The Taliban claim to have brought peace and safety to Afghanistan after a long, deadly war. But how can peace exist without protections for women and minorities? United Nations Security Council Resolution 1325 decisively states the essential role of women in the “prevention and resolution of conflicts, peace negotiations, peace-building, peacekeeping, humanitarian response and in post-conflict reconstruction.” The post-conflict reconstruction of Afghanistan will need women to succeed and heal from the endless violence inflicted on our country. Having taken over the country a year and a half ago, the Taliban have a responsibility to all Afghans to ensure that everyone is fed, educated and treated with dignity and respect. The exclusion of women and girls will make it impossible for the Taliban to fulfill the responsibility it has claimed.
UN-sanctioned travel bans and eventual political recognition are underestimated tools that the international community can use to encourage the Taliban to reverse their damaging decrees. We need clear, irreversible benchmarks to serve as preconditions to the easing of sanctions. As the former Afghan Minister of Women’s Affairs, I know that the Taliban’s vision for restored girls’ education is one that trains women and girls to be subservient. That mentality extends to all walks of life, but it is not a viable path to a peaceful future for the country and the region. Benchmarks must be tied to an acceptance of the international obligation to respect all human rights.
Women who resist the Taliban face harsh punishment, but they have still fearlessly pushed back. Be it on the streets of Kabul, outside a locked classroom or at a podium at the UN, Afghan women are speaking out loud and clear. Today, as we celebrate women, let us remember that the Taliban seek to render us invisible in our own country. But Afghanistan does not have a future without women.

■ Problem statement
Transcribe the part of the piece on Afghan women above, starting with "Women who resist" and going on through "future without women.".

■ Records shown

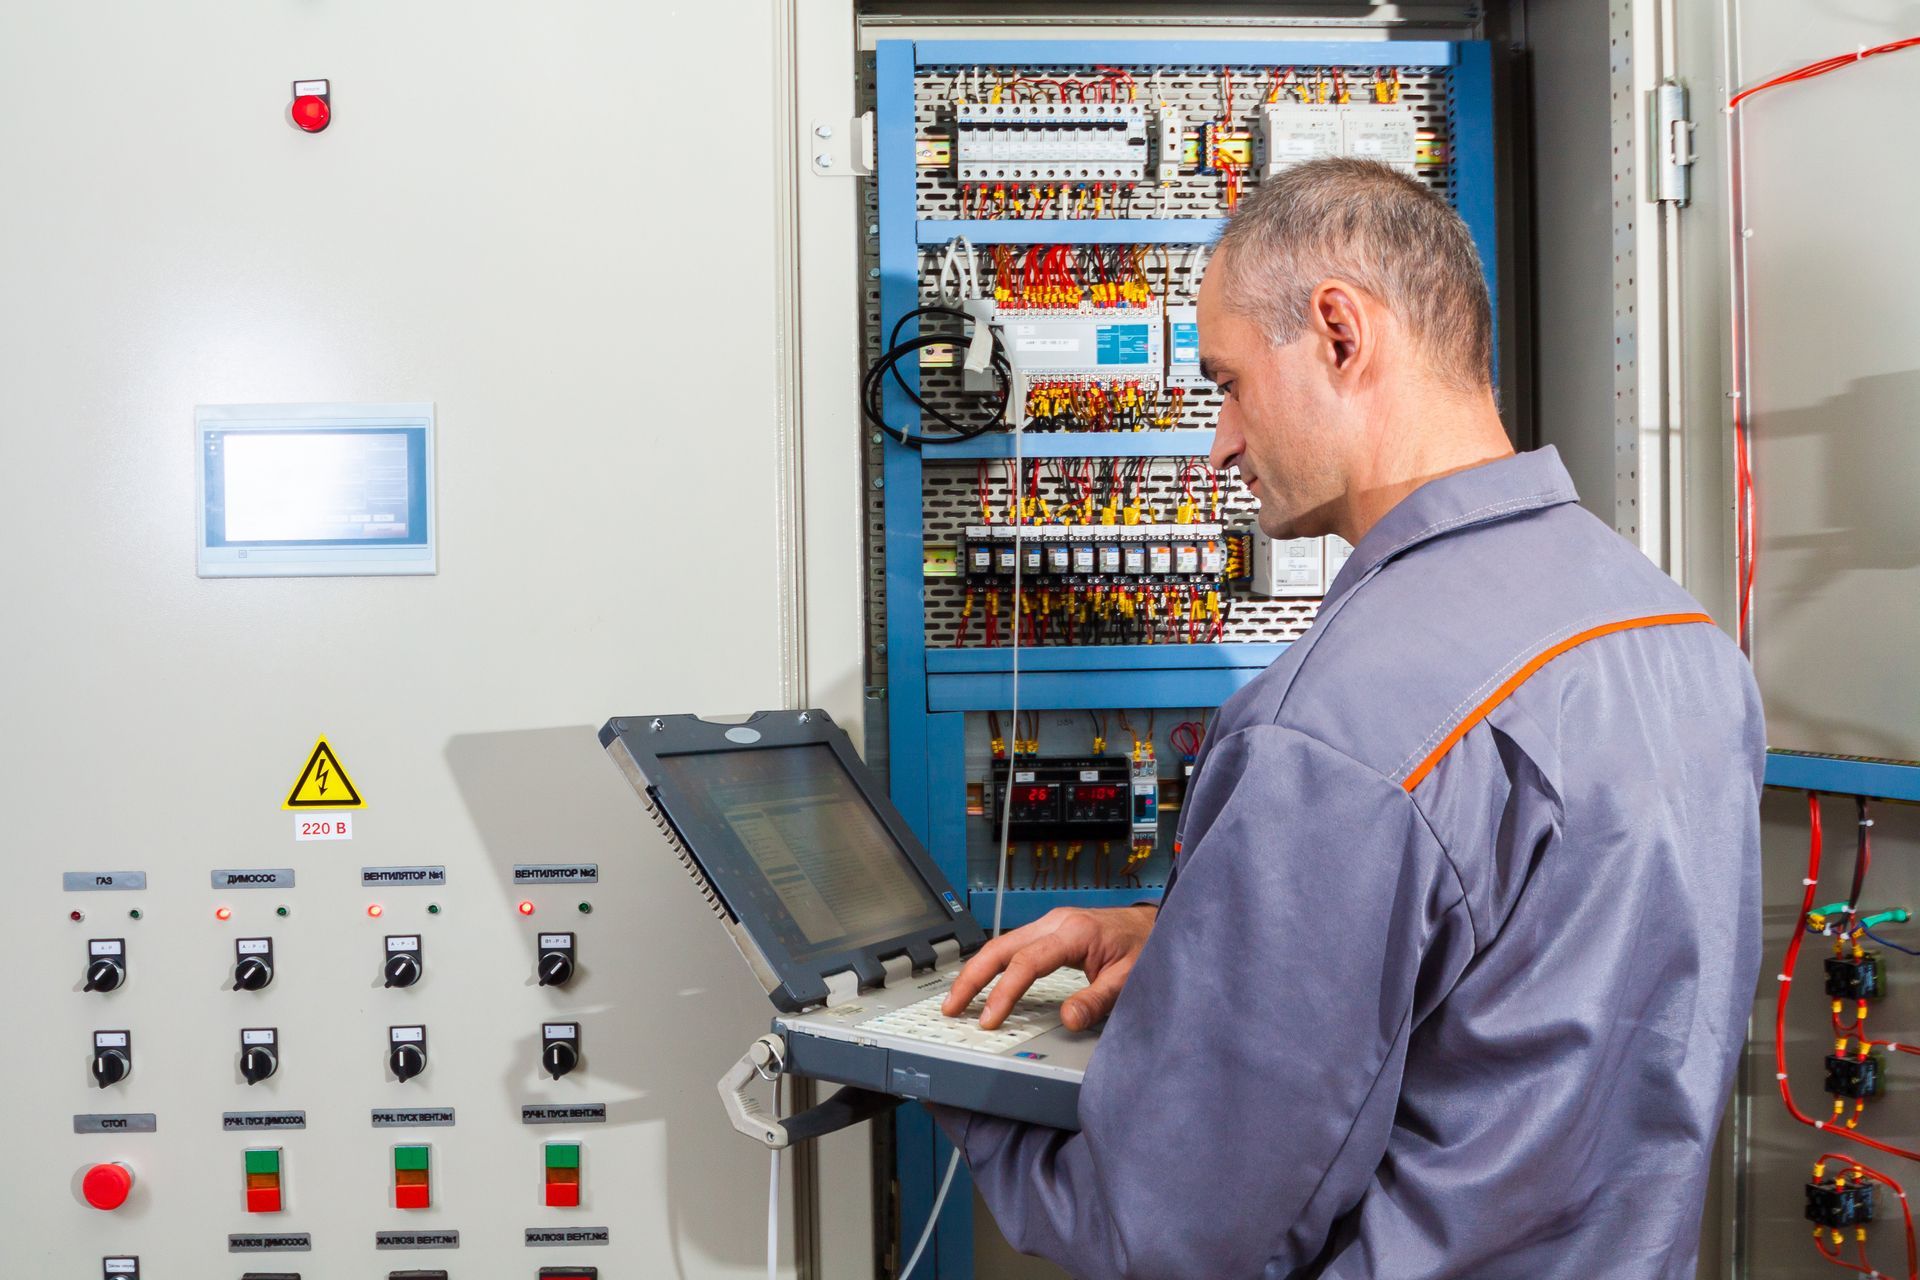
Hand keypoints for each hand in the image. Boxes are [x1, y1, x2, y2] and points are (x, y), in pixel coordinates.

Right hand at [942, 904, 1156, 1031]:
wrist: (1153, 926)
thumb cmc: (1144, 948)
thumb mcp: (1128, 979)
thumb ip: (1098, 1001)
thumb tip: (1067, 1021)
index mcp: (1074, 932)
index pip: (1027, 963)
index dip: (1004, 992)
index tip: (989, 1019)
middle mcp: (1056, 922)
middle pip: (1001, 946)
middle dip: (972, 977)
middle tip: (952, 1007)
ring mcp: (1050, 923)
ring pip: (1001, 944)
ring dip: (977, 971)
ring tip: (957, 999)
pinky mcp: (1049, 930)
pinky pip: (1013, 946)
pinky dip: (993, 965)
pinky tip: (982, 982)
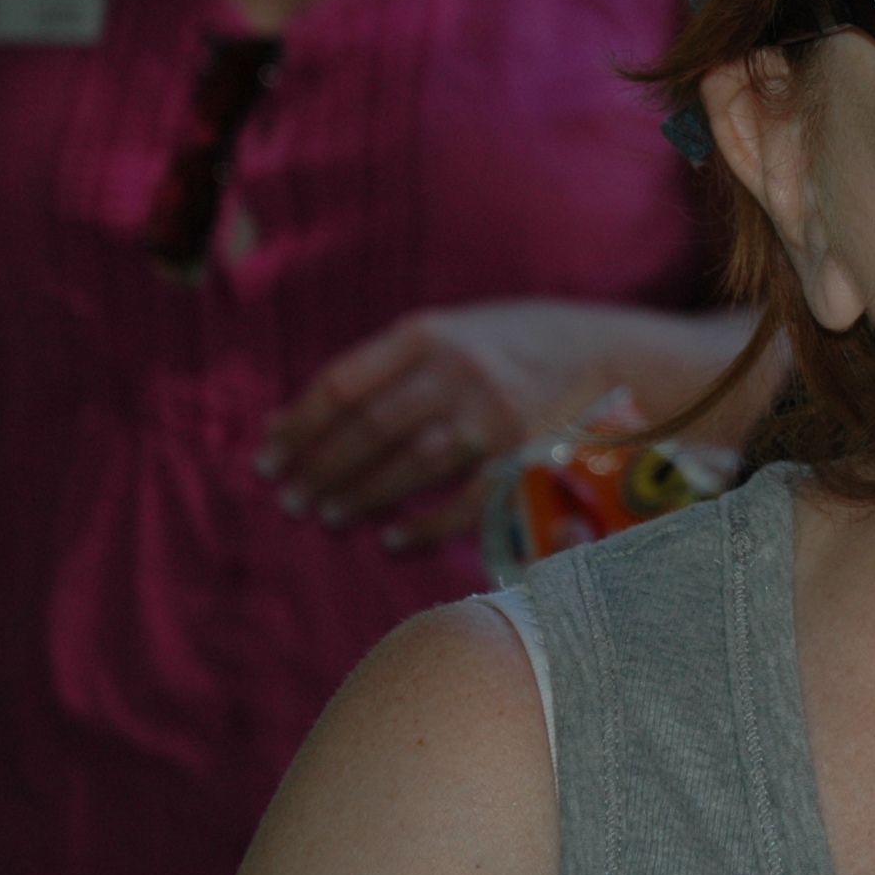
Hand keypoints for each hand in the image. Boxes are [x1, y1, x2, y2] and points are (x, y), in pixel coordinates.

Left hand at [256, 301, 612, 551]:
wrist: (607, 353)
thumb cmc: (508, 346)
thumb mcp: (445, 335)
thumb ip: (377, 372)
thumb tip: (282, 421)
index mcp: (429, 334)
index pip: (343, 384)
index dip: (298, 427)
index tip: (267, 459)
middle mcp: (459, 371)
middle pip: (369, 429)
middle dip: (321, 469)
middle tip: (290, 501)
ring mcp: (495, 415)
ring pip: (409, 466)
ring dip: (361, 497)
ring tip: (328, 516)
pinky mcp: (526, 456)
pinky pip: (462, 503)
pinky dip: (422, 527)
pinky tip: (392, 540)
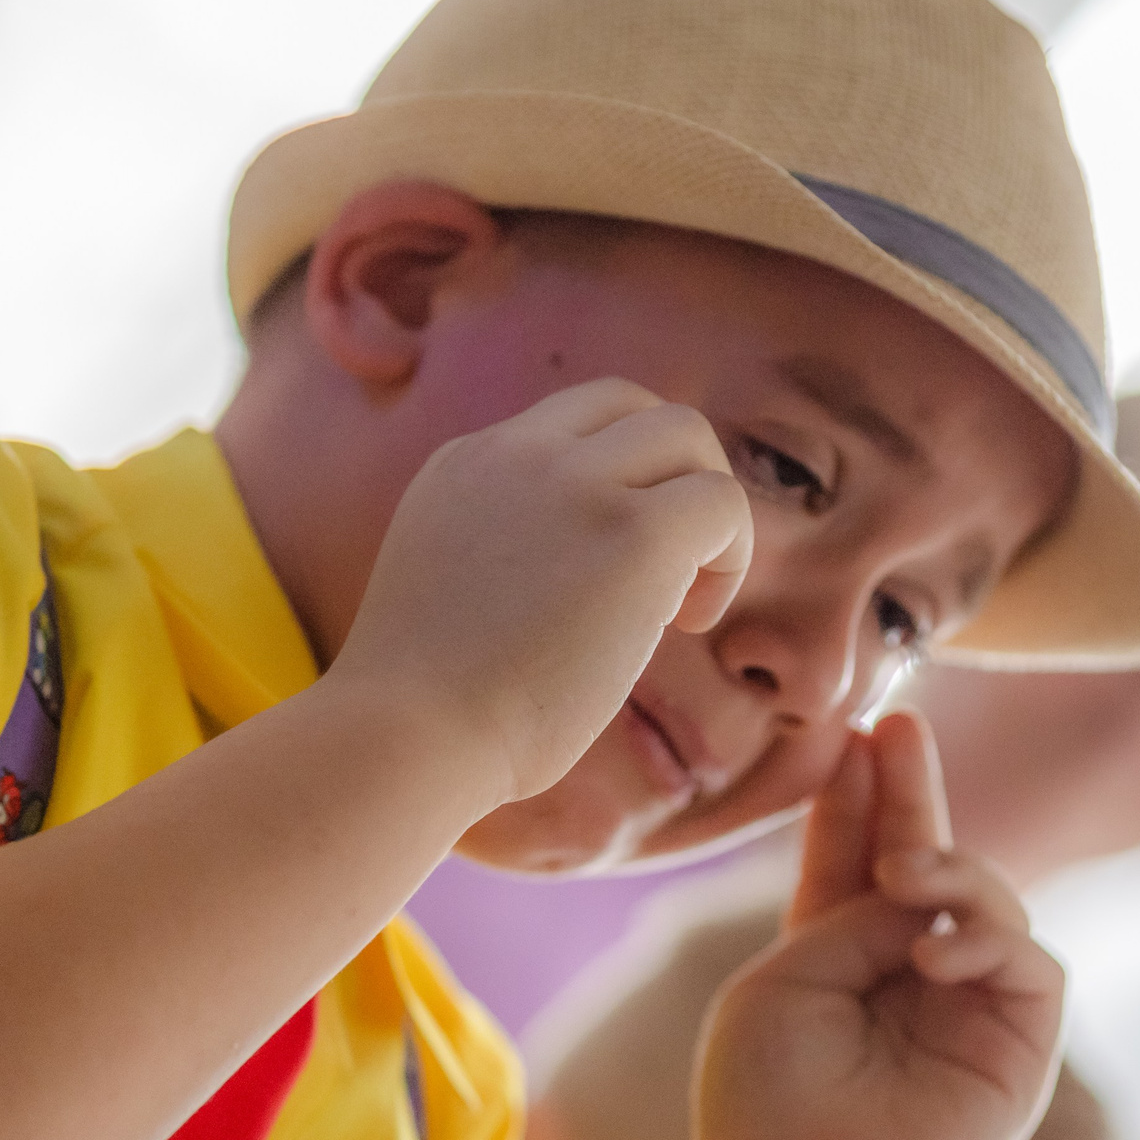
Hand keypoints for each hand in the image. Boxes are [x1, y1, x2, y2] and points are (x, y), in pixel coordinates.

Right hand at [327, 378, 752, 804]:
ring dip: (704, 511)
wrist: (409, 734)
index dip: (613, 477)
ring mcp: (576, 485)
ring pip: (685, 434)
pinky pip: (723, 502)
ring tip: (684, 601)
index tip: (605, 562)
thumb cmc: (424, 708)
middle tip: (665, 569)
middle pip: (632, 405)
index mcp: (465, 464)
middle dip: (668, 474)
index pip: (569, 424)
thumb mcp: (446, 585)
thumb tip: (583, 575)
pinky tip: (690, 623)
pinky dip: (729, 556)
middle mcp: (518, 455)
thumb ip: (504, 547)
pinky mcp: (635, 533)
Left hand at [687, 712, 1065, 1139]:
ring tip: (904, 874)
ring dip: (952, 871)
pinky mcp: (1016, 1053)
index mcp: (836, 963)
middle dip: (915, 793)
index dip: (858, 799)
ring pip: (990, 904)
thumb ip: (849, 915)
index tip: (853, 733)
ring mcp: (966, 1015)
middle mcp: (906, 981)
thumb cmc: (766, 1102)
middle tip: (900, 726)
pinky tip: (936, 952)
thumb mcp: (785, 979)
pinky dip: (992, 939)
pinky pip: (1033, 966)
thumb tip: (918, 884)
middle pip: (927, 867)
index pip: (853, 862)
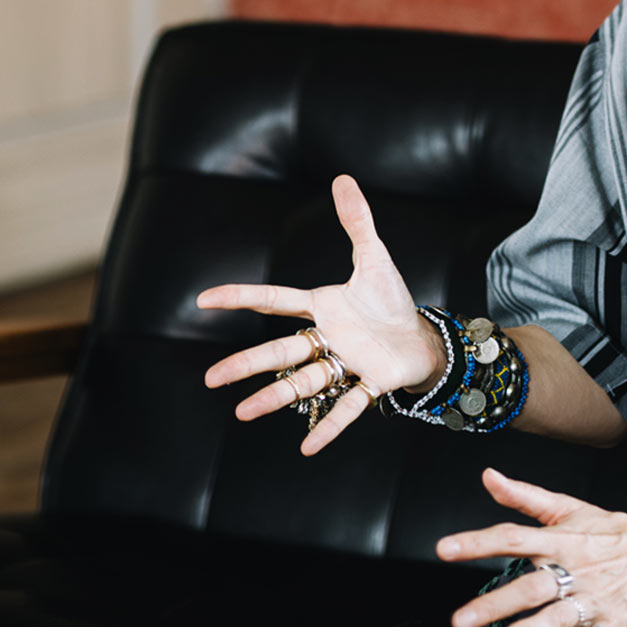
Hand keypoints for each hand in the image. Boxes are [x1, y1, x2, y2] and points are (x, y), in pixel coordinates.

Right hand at [198, 173, 442, 454]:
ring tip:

■ Output below
Women who resist the Taliban face harsh punishment, but they have still fearlessly pushed back. Be it on the streets of Kabul, outside a locked classroom or at a podium at the UN, Afghan women are speaking out loud and clear. Today, as we celebrate women, let us remember that the Taliban seek to render us invisible in our own country. But Afghanistan does not have a future without women.